Kiefer, D.A. 1993. Modelling growth and light absorption in the marine diatom Skeletonema costatum. In G. T. E. a. J. R. Fasham (Eds.), Towards a Model of Ocean Biogeochemical Processes (pp. 93-118). Berlin: Springer-Verlag.

Kim, J.K., G.P. Kraemer and C. Yarish. 2015. Use of sugar kelp aquaculture in Long Island Sound and the Bronx River Estuary for nutrient extraction. Mar. Ecol. Prog. Ser. 531: 155-166.

Rensel, J., F. O'Brien, Z. Siegrist and D.A. Kiefer. 2015. Tropical Open-Ocean Aquaculture Modeling: AquaModel Tuning and Validation. Prepared by System Science Applications, Inc. Renton WA for Pacific Islands Region Aquaculture Coordinator, National Marine Fisheries Service and Blue Ocean Mariculture LLC, Kailua-Kona, HI. 75 p.

Rensel, J.E., D.A. Kiefer, J.R.M. Forster, D.L. Woodruff and N.R. Evans. 2007. Offshore finfish mariculture in the Strait of Juan de Fuca.
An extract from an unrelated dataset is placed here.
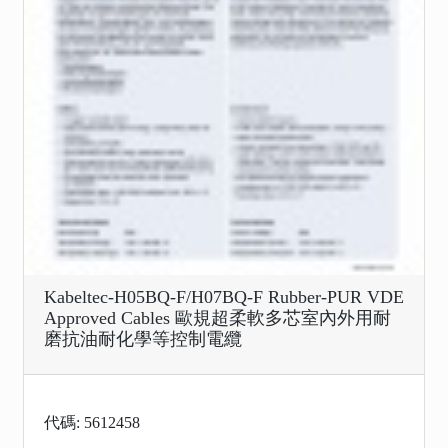
Kabeltec-H05BQ-F/H07BQ-F Rubber-PUR VDE
Approved Cables 歐規超柔軟多芯室內外用耐
磨抗油耐化學等控制電纜
代碼: 5612458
Bulletin Fish. Res. Agen. No. 19, 113-129.

Sjøtun K. 1993. Seasonal Lamina Growth in two Age groups of Laminaria saccharina(L.) Lamour. in Western Norway. Botanica Marina 36: 433-441.

Yarish, C., B.H. Brinkhuis, B. Egan, and Z. Garcia-Esquivel. 1990. Morphological and physiological bases for Laminaria selection protocols in Long Island Sound. In: Yarish, C., C.A. Penniman, and M. van Patten (Editors). Economically Important Marine Plants of the Atlantic: Their Biology and Cultivation. Connecticut Sea Grant College, Groton, CT, pp. 53-94.